**PROMPT**
The listing below must be repeated word for word, with its images excluded.
━━━━━ RECORDED DATA
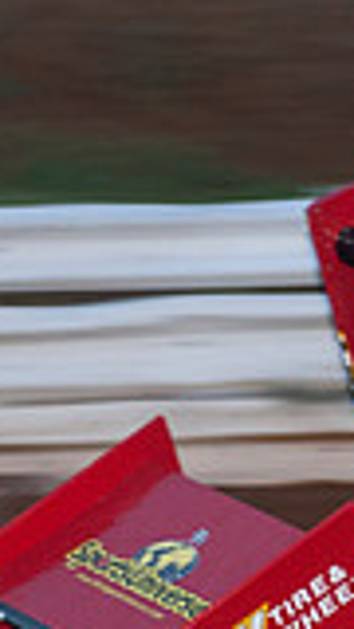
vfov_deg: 4.4
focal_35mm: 491
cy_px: 338
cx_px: 610
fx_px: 8194
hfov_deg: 2.5
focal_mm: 86
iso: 250
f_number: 3.2
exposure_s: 1/320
━━━━━━━━━━
**ANSWER AREA**
vfov_deg: 4.4
focal_35mm: 491
cy_px: 338
cx_px: 610
fx_px: 8194
hfov_deg: 2.5
focal_mm: 86
iso: 250
f_number: 3.2
exposure_s: 1/320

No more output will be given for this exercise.